Grading will be based on two factors:

I: understanding and criticism of the videos presented in classes 1-13

All students are required to ingest the content of all videos and to take an active part in on-line discussions throughout the semester.

II: preparation of a youtube video and associated documentation (including powerpoint slides and essay).

Content and structure of the essay should be discussed with Dr Smith. Where the essay takes the form of the documentation of a specific ontology developed by the student it should include:

Statement of scope of the ontology
Summary of existing ontologies in the relevant domain
Explanation of how your ontology differs from (or incorporates) these ontologies
Screenshots of parts of the ontology with some examples of important terms and definitions
Summaries of potential applications of the ontology

Grading Policy: Grading follows standard Graduate School policies. Grades will be weighted according to the following breakdown:

Weighting Assignment

26% - video summaries (2% per summary)
14% - forum participation
20% - youtube video
20% - powerpoint slides
20% - essay / ontology content

Final Grades

Grade Quality Percentage

A 4.0 93.0% -100.00%
A- 3.67 90.0% - 92.9%
B+ 3.33 87.0% - 89.9%
B 3.00 83.0% - 86.9%
B- 2.67 80.0% - 82.9%
C+ 2.33 77.0% - 79.9%
C 2.00 73.0% - 76.9%
C- 1.67 70.0% - 72.9%
D+ 1.33 67.0% - 69.9%
D 1.00 60.0% - 66.9%
F 0 59.9% or below

An interim grade of Incomplete (I) may be assigned if the student has not completed all requirements for the course. An interim grade of 'I' shall not be assigned to a student who did not attend the course. The default grade accompanying an interim grade of 'I' shall be 'U' and will be displayed on the UB record as 'IU.' The default Unsatisfactory (U) grade shall become the permanent course grade of record if the 'IU' is not changed through formal notice by the instructor upon the student's completion of the course.

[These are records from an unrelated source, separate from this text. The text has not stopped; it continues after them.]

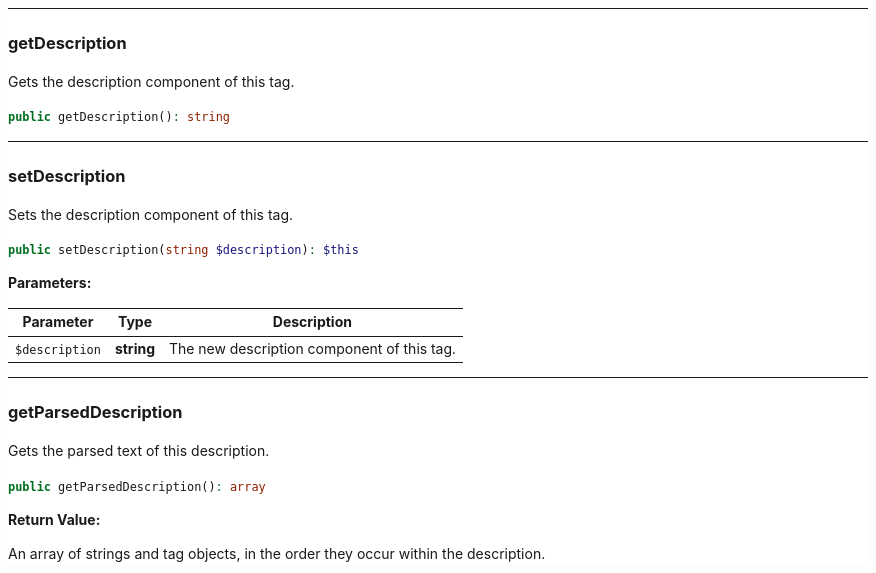 


***

### getDescription

Gets the description component of this tag.

```php
public getDescription(): string
```











***

### setDescription

Sets the description component of this tag.

```php
public setDescription(string $description): $this
```








**Parameters:**

| Parameter | Type | Description |
|-----------|------|-------------|
| `$description` | **string** | The new description component of this tag. |




***

### getParsedDescription

Gets the parsed text of this description.

```php
public getParsedDescription(): array
```









**Return Value:**

An array of strings and tag objects, in the order they
occur within the description.
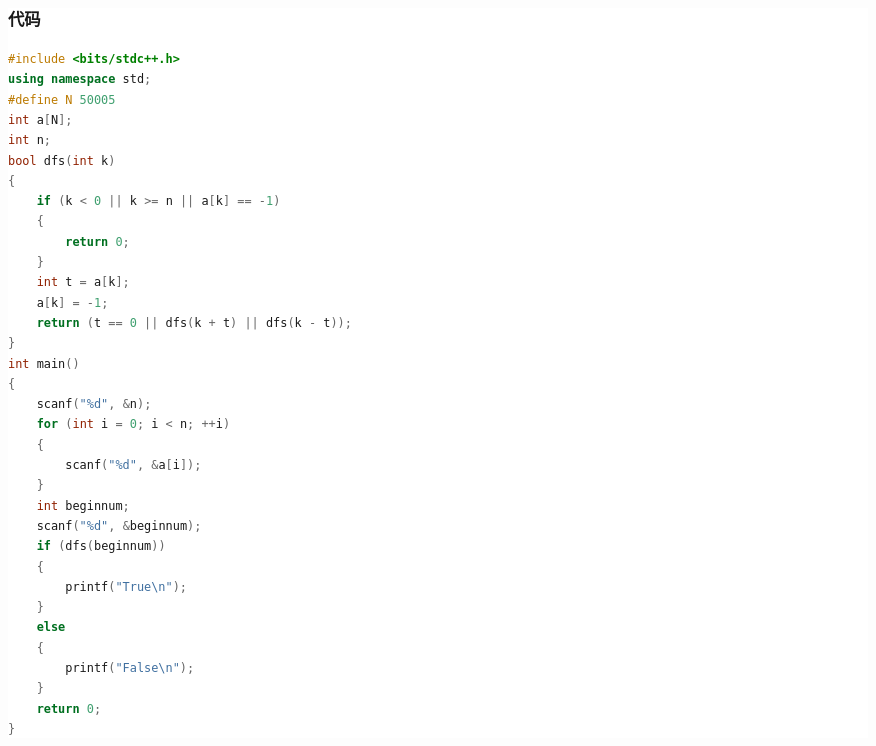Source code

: ### 代码
```c++
#include <bits/stdc++.h>
using namespace std;
#define N 50005
int a[N];
int n;
bool dfs(int k)
{
    if (k < 0 || k >= n || a[k] == -1)
    {
        return 0;
    }
    int t = a[k];
    a[k] = -1;
    return (t == 0 || dfs(k + t) || dfs(k - t));
}
int main()
{
    scanf("%d", &n);
    for (int i = 0; i < n; ++i)
    {
        scanf("%d", &a[i]);
    }
    int beginnum;
    scanf("%d", &beginnum);
    if (dfs(beginnum))
    {
        printf("True\n");
    }
    else
    {
        printf("False\n");
    }
    return 0;
}
```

Assignment of an interim 'IU' is at the discretion of the instructor. A grade of 'IU' can be assigned only if successful completion of unfulfilled course requirements can result in a final grade better than the default 'U' grade. The student should have a passing average in the requirements already completed. The instructor shall provide the student specification, in writing, of the requirements to be fulfilled.

The university’s Graduate Incomplete Policy can be found here.

Related Policies and Services

Academic integrity is a fundamental university value. Through the honest completion of academic work, students sustain the integrity of the university while facilitating the university's imperative for the transmission of knowledge and culture based upon the generation of new and innovative ideas. See http://grad.buffalo.edu/Academics/Policies-Procedures/Academic-Integrity.html.

Accessibility resources: If you have any disability which requires reasonable accommodations to enable you to participate in this course, please contact the Office of Accessibility Resources in 60 Capen Hall, 645-2608 and also the instructor of this course during the first week of class. The office will provide you with information and review appropriate arrangements for reasonable accommodations, which can be found on the web here.